Startup Predicts Failures in Electronics by Eyeing the Chips Inside
As increasingly complex circuitry is compressed into today's chips, ProteanTecs promises to predict failures inside them using artificial intelligence. The company claims that its products can point out potential defects and other inefficiencies before chips are produced, trimming development time. They can also be used to monitor their performance and overall health after the chips are deployed in the field, boosting system reliability, the startup says.
ProteanTecs has started turning some heads. On Monday, the startup said that it had raised $35 million in funding from Intel Capital, Viola Ventures, Walden River Ventures, and Avigdor Willenz, the founder of Annapurna Labs and Galileo, among other investors. The company was founded by Shai Cohen, Roni Ashuri and Evelyn Landman—Mellanox's former chief operating officer, senior VP of engineering and VP of product engineering, respectively.
ProteanTecs' main product is a tiny semiconductor core, called an agent, which can be dropped directly into chip designs. The devices serve as sensors delivering data that can be used to root out potential problems that can imperil the chip's performance. Customers can also tap the agents to assess the overall system's reliability while pointing out the source of problems. The system's remaining useful life can also be monitored from the company's cloud.

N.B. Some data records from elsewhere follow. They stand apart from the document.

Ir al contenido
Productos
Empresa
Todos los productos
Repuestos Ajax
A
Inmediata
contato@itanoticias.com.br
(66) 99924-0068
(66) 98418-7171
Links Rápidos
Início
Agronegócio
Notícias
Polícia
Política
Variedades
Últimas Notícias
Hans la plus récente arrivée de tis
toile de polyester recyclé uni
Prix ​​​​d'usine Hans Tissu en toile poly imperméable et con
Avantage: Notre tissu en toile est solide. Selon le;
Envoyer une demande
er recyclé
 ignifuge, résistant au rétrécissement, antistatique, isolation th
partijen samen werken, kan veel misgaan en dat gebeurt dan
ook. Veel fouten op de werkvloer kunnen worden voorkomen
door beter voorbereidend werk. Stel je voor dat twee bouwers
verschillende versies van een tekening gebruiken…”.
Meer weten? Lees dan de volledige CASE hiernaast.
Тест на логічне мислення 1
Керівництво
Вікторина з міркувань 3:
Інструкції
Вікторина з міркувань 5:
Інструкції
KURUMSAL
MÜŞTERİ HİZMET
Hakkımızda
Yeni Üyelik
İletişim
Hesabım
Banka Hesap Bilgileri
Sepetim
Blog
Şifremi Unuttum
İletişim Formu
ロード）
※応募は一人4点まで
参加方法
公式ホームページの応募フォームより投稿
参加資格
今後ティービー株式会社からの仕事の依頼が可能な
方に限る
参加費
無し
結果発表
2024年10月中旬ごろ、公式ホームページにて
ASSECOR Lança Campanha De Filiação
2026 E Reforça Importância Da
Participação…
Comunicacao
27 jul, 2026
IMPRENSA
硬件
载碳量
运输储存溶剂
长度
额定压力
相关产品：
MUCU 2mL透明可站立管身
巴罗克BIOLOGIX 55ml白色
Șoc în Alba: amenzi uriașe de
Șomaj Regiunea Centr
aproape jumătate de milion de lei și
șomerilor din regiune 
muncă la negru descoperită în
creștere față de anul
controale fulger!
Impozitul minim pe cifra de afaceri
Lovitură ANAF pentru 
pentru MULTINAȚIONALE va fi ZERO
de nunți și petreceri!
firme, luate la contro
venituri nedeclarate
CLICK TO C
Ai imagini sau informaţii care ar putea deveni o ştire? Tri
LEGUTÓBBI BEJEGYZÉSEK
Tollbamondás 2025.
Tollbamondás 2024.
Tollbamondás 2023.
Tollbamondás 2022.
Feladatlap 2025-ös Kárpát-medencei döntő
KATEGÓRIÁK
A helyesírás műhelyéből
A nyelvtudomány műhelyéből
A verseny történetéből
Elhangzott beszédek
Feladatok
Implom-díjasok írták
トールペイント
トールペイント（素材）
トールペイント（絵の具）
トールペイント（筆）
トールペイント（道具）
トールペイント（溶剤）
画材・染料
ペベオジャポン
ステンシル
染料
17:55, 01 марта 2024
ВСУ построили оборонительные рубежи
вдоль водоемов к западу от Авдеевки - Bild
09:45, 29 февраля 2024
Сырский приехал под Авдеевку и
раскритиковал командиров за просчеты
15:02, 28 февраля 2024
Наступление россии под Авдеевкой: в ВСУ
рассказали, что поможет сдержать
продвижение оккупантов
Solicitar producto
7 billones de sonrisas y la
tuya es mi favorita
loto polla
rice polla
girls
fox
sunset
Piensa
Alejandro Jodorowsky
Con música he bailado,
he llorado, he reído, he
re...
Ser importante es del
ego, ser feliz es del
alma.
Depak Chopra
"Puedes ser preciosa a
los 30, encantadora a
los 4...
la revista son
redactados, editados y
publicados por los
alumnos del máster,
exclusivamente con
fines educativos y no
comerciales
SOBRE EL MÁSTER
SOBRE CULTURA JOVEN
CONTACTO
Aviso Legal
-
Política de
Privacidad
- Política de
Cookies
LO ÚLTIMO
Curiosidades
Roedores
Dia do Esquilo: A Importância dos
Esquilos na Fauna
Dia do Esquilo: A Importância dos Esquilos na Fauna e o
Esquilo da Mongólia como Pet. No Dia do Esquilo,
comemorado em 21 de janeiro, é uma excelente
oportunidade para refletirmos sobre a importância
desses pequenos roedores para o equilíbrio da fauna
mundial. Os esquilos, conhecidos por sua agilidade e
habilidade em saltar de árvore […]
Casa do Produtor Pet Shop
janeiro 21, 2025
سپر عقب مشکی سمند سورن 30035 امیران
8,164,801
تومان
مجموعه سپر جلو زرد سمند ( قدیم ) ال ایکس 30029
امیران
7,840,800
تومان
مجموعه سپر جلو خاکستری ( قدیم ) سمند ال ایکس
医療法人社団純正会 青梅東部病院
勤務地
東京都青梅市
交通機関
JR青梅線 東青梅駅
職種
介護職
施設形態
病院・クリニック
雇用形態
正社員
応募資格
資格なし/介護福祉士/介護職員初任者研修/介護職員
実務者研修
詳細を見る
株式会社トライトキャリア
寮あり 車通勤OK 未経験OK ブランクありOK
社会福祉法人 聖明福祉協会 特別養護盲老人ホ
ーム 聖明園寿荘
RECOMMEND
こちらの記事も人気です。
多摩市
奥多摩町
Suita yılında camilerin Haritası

The company, which has raised $50 million total since it was founded in 2017, intends to use the investment to speed up product development and build out its customer base. "Reliability and predictive maintenance will no longer be a boundless effort and cost, but rather an accessible, accurate and common asset, spanning across the industry," said Lip Bu-Tan, chief executive of Cadence Design Systems and managing partner of Walden River Ventures.
ProteanTecs' tools are designed to be used throughout the chip's lifecycle. The company plans to sell EDA tools that can be used to project hundreds of different permutations of the chip ahead of production. These tools give customers insights into design decisions that affect power, performance, area and cost. Customers can also take advantage of the agents during production to spot potential defects, not only curbing costs but also reducing time-to-market.
"We offer a one-stop cloud-based platform," Shai Cohen, who also serves as the company's chief executive, said in a statement. He added that ProteanTecs uses artificial intelligence and analytics tools to assess the data—what it calls universal chip telemetry, or UCT—dispensed by its agents. "This significantly imporves chip and system production quality, while tracking operational reliability and alerting on faults before they become failures."